# Recorded information:
────────────────

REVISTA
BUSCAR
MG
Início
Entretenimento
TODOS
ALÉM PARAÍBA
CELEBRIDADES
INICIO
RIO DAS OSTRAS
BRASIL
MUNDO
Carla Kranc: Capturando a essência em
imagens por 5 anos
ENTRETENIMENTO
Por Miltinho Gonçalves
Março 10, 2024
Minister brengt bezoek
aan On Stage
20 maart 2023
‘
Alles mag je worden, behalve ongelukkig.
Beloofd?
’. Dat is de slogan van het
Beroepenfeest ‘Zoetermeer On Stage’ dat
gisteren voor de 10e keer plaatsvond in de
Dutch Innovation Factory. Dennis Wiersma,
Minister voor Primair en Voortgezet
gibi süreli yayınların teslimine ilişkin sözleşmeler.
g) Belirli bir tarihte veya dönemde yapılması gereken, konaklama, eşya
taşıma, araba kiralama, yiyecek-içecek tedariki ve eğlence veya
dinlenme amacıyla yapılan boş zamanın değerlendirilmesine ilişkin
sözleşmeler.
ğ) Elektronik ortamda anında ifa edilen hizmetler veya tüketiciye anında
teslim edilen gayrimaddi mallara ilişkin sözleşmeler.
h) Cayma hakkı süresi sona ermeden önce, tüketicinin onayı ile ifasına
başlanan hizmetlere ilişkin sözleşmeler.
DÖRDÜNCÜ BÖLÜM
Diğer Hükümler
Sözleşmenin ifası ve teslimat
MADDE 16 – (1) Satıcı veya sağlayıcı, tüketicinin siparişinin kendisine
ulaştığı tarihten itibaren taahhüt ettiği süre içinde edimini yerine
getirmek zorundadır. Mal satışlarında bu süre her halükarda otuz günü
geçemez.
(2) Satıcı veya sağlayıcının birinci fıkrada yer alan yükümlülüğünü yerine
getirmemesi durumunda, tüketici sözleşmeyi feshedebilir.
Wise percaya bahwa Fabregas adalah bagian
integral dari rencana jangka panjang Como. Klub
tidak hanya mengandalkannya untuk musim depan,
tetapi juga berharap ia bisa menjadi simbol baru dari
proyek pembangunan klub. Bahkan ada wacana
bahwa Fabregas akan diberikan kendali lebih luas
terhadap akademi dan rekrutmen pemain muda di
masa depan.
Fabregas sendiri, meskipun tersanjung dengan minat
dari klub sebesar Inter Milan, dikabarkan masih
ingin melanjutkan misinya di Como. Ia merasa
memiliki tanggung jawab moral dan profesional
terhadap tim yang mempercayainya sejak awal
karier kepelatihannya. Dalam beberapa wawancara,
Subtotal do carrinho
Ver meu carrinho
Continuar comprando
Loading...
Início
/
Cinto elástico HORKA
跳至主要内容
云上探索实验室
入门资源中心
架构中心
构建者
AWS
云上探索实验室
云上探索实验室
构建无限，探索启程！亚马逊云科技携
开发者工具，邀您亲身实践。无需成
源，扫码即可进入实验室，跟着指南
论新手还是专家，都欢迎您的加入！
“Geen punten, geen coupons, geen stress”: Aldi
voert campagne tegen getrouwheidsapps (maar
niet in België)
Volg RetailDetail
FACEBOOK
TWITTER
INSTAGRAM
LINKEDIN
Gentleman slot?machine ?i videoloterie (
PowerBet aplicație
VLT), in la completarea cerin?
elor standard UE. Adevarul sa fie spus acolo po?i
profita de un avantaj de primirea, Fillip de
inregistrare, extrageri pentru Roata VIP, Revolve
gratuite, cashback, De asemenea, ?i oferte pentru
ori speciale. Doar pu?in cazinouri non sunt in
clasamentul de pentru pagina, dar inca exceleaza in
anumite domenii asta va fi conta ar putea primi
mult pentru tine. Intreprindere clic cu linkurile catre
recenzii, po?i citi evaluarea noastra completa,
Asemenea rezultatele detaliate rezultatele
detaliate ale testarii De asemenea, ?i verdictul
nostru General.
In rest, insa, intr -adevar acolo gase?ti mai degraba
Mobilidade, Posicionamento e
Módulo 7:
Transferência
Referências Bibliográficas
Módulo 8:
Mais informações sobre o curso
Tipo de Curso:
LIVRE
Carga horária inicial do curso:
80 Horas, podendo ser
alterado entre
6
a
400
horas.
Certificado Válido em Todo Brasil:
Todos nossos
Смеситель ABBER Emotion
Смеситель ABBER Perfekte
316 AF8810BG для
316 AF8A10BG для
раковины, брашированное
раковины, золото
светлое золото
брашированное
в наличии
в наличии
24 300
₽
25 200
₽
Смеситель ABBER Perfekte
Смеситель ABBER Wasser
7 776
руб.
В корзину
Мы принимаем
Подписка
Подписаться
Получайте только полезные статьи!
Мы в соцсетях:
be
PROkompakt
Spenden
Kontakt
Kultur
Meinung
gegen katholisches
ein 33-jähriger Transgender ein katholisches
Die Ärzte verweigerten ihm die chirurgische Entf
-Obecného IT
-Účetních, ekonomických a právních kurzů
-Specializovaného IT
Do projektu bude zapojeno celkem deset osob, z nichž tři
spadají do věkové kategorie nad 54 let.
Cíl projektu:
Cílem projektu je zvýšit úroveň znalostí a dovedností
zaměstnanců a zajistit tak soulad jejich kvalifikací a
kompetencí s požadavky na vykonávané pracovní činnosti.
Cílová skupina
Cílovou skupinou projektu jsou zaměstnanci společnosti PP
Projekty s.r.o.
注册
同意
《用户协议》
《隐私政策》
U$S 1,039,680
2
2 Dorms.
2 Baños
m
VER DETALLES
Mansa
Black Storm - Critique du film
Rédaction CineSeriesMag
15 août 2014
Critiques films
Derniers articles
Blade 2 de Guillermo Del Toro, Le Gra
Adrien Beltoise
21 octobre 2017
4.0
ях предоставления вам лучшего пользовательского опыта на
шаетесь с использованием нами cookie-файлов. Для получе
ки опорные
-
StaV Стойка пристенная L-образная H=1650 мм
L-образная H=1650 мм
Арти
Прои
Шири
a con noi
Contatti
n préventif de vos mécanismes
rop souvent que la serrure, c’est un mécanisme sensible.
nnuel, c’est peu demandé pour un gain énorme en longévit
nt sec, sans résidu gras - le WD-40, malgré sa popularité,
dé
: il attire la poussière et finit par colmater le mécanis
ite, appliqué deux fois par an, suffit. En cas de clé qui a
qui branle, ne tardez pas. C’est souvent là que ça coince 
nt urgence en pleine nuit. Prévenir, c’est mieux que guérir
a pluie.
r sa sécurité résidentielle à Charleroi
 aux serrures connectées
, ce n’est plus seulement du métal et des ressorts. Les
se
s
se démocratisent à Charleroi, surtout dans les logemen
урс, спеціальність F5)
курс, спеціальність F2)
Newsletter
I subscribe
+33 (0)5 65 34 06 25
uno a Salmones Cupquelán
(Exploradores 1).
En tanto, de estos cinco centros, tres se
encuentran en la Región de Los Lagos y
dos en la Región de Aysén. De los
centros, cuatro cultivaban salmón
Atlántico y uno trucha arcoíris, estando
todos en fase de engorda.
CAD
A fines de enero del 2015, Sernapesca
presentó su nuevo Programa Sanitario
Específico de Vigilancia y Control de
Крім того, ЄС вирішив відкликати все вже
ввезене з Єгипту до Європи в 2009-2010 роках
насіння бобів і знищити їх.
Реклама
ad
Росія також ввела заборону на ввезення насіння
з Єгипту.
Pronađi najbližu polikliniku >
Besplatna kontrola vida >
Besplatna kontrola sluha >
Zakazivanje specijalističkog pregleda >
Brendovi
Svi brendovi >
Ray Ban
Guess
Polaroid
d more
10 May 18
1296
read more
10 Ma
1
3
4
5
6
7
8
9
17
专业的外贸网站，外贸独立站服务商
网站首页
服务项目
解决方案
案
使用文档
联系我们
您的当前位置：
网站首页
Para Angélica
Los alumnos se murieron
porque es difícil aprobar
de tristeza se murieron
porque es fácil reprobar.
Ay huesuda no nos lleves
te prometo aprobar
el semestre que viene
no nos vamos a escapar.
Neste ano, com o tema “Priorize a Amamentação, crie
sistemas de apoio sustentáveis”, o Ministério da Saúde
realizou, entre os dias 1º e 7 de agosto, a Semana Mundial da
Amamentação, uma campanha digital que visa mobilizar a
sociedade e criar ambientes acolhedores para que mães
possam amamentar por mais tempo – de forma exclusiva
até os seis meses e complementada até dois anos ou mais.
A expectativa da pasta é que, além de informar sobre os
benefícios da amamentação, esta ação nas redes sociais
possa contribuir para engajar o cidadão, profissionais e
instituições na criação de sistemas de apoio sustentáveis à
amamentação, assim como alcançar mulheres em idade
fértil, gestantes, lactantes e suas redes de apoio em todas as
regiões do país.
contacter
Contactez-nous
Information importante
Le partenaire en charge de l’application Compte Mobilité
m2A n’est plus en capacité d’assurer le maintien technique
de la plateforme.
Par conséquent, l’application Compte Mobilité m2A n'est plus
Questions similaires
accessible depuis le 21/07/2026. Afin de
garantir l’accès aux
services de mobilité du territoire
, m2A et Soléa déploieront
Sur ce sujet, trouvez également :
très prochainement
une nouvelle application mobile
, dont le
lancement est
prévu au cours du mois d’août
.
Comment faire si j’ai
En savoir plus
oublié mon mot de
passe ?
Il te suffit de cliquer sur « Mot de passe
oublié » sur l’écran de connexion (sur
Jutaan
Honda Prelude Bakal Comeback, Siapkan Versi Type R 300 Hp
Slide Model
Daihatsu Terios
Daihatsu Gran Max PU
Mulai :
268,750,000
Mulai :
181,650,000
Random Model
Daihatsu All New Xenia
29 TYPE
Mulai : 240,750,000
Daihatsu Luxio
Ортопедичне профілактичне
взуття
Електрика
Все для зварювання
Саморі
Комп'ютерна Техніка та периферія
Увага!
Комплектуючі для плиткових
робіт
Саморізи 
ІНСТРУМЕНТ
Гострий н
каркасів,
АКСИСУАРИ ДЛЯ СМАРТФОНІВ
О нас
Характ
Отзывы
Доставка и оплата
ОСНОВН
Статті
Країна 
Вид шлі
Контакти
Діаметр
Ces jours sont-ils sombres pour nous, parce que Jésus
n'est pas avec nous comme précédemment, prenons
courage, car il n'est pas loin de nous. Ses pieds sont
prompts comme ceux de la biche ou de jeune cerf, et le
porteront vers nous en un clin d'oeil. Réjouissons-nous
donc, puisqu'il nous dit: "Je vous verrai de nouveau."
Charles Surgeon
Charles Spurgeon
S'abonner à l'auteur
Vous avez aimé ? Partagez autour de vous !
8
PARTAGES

────────────────

# About this exercise:
Can you put the data, starting at the very beginning and ending at the line that contains "aan On Stage", into a Markdown table with the columns Row and Line, leaving out any blank lines?

# Worked solution:
| Row | Line |
|---|---|
| 1 | REVISTA |
| 2 | BUSCAR |
| 3 | MG |
| 4 | Início |
| 5 | Entretenimento |
| 6 | TODOS |
| 7 | ALÉM PARAÍBA |
| 8 | CELEBRIDADES |
| 9 | INICIO |
| 10 | RIO DAS OSTRAS |
| 11 | BRASIL |
| 12 | MUNDO |
| 13 | Carla Kranc: Capturando a essência em |
| 14 | imagens por 5 anos |
| 15 | ENTRETENIMENTO |
| 16 | Por Miltinho Gonçalves |
| 17 | Março 10, 2024 |
| 18 | Minister brengt bezoek |
| 19 | aan On Stage |